Start of PROVIDED ENTRIES

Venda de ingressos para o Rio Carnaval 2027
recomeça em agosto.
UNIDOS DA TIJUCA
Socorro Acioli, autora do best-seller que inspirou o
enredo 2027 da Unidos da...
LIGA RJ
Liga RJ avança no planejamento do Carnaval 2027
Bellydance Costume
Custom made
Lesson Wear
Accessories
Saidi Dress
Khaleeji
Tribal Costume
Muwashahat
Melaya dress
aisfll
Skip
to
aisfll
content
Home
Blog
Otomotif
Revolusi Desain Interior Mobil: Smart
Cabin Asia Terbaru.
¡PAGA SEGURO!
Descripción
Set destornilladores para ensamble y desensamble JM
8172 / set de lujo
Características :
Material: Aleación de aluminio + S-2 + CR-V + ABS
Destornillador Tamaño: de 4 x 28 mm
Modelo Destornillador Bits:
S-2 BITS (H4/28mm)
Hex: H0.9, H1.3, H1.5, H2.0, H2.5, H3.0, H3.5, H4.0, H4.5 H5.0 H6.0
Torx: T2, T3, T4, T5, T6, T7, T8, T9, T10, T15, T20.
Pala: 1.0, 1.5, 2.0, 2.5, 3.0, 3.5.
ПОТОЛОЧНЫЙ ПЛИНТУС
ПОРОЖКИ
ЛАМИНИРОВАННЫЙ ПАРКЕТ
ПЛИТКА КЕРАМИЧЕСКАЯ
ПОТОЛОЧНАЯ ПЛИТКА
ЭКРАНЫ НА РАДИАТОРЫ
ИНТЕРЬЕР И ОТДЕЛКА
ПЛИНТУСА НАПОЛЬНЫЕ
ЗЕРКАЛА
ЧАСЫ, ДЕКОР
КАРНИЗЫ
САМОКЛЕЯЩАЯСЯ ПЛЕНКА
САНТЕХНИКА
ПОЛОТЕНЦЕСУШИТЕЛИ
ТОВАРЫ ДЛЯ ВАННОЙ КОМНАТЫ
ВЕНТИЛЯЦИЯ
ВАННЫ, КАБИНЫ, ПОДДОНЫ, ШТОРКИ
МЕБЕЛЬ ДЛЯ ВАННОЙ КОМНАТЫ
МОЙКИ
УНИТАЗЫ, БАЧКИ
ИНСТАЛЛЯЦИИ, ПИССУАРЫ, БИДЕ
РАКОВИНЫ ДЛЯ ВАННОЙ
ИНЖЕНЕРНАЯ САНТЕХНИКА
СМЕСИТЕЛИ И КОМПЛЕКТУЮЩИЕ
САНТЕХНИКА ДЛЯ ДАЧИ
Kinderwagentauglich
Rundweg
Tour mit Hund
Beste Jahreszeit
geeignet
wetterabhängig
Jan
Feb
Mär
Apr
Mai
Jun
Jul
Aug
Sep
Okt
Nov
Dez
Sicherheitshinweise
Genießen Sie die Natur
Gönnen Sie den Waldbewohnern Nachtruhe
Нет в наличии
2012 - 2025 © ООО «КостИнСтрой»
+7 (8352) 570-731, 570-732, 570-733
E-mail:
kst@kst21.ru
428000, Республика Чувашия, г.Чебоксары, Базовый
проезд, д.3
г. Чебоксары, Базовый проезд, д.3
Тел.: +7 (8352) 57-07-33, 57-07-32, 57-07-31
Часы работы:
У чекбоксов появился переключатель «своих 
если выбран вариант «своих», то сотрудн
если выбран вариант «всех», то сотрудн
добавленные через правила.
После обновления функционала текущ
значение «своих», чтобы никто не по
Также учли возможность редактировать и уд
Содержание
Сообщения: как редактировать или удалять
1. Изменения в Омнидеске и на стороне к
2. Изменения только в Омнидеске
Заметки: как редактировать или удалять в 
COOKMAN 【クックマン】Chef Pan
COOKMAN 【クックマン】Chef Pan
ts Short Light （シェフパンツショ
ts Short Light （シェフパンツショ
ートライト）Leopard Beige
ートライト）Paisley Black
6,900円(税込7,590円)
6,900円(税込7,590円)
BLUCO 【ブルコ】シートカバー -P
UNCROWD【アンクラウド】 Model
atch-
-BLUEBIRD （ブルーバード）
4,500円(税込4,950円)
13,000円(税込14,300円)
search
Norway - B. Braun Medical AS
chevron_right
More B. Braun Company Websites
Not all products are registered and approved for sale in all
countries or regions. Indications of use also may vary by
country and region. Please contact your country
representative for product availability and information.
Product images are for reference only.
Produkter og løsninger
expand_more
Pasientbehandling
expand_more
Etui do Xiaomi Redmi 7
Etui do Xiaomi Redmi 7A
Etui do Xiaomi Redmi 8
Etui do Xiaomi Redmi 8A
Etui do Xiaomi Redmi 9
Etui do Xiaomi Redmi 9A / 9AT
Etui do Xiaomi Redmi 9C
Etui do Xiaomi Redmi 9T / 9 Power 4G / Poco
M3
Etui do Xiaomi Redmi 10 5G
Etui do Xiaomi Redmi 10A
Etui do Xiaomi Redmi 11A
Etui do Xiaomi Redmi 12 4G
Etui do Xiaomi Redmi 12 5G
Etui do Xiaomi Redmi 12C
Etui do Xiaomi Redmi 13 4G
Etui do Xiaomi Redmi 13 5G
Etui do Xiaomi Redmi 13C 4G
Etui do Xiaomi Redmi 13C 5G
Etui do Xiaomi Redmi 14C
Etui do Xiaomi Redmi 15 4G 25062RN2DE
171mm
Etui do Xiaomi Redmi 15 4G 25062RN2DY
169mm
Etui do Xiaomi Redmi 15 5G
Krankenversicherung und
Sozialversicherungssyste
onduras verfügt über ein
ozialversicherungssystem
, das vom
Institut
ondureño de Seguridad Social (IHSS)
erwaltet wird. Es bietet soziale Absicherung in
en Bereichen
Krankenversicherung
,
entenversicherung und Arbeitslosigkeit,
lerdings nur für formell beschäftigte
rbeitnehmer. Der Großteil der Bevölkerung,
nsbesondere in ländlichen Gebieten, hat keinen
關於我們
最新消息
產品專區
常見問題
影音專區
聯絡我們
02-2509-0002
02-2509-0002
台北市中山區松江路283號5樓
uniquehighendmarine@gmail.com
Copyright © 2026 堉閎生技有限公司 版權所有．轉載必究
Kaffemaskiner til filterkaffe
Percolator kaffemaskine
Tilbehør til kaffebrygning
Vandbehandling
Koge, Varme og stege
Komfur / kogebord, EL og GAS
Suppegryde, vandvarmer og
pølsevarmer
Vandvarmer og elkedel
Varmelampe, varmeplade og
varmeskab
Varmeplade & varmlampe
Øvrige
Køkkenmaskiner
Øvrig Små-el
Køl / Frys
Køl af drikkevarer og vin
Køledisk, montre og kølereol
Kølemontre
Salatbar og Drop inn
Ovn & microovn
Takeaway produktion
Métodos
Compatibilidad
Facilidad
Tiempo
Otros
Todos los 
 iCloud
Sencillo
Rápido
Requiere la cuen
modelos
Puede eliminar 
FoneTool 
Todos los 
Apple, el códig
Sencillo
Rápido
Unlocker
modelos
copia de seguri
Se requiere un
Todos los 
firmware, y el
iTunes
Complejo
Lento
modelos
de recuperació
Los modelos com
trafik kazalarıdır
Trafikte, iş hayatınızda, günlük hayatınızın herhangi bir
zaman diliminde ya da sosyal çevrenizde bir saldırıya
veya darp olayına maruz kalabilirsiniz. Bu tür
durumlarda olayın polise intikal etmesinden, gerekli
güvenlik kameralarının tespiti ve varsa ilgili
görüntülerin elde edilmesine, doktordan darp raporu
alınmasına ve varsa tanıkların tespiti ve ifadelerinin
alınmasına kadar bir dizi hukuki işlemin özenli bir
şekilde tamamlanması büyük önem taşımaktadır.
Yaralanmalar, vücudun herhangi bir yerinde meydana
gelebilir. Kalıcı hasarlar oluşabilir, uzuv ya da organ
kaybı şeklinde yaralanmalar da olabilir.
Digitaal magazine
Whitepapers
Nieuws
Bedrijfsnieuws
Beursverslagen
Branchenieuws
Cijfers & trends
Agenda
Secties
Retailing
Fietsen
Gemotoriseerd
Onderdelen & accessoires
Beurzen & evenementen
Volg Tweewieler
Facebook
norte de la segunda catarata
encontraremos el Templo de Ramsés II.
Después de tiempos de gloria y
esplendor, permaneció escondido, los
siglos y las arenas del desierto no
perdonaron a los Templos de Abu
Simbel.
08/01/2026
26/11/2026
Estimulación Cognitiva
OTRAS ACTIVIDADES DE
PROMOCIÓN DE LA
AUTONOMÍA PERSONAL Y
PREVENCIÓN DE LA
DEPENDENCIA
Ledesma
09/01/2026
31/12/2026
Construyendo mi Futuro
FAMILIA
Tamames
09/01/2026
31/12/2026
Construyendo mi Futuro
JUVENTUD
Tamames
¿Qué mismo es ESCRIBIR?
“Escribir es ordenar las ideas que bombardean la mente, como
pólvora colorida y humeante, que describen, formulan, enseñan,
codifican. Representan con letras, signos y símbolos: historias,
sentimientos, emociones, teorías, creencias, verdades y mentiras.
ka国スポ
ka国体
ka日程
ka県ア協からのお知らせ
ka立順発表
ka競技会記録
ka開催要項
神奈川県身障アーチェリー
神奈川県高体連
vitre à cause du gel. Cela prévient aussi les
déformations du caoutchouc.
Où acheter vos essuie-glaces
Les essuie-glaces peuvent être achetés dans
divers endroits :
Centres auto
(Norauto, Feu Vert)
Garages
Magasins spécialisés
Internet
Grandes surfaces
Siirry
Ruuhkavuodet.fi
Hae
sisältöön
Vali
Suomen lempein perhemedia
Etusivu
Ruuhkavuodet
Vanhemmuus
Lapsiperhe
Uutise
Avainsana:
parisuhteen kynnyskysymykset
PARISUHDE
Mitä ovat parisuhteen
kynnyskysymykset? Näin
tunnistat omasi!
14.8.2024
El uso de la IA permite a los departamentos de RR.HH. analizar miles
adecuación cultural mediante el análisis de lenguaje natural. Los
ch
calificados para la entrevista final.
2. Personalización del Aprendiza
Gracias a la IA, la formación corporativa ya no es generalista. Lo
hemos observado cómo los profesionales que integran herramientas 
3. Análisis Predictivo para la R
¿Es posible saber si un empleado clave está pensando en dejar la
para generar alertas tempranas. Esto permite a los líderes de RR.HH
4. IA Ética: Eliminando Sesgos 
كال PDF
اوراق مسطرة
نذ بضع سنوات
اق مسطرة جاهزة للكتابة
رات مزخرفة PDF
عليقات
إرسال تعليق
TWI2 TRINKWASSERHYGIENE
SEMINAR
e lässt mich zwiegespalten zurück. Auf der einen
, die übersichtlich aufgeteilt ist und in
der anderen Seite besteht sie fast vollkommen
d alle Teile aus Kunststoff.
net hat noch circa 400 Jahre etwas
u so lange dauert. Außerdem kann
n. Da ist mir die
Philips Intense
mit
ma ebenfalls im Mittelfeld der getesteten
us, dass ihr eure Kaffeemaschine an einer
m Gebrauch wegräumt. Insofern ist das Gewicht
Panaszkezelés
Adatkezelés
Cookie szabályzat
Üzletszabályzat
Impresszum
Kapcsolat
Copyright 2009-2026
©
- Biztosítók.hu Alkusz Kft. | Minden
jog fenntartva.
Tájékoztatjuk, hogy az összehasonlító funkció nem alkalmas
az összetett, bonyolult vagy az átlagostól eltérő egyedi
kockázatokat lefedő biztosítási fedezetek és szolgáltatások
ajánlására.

End of PROVIDED ENTRIES

» HOW TO COMPLETE THIS TASK
Can you set out the lines from the beginning of the entries up to and including the line with "Descripción" as a JSON list of strings, one string per line, leaving out blank lines?

» EXERCISE ANSWER
[
  "Venda de ingressos para o Rio Carnaval 2027",
  "recomeça em agosto.",
  "UNIDOS DA TIJUCA",
  "Socorro Acioli, autora do best-seller que inspirou o",
  "enredo 2027 da Unidos da...",
  "LIGA RJ",
  "Liga RJ avança no planejamento do Carnaval 2027",
  "Bellydance Costume",
  "Custom made",
  "Lesson Wear",
  "Accessories",
  "Saidi Dress",
  "Khaleeji",
  "Tribal Costume",
  "Muwashahat",
  "Melaya dress",
  "aisfll",
  "Skip",
  "to",
  "aisfll",
  "content",
  "Home",
  "Blog",
  "Otomotif",
  "Revolusi Desain Interior Mobil: Smart",
  "Cabin Asia Terbaru.",
  "¡PAGA SEGURO!",
  "Descripción"
]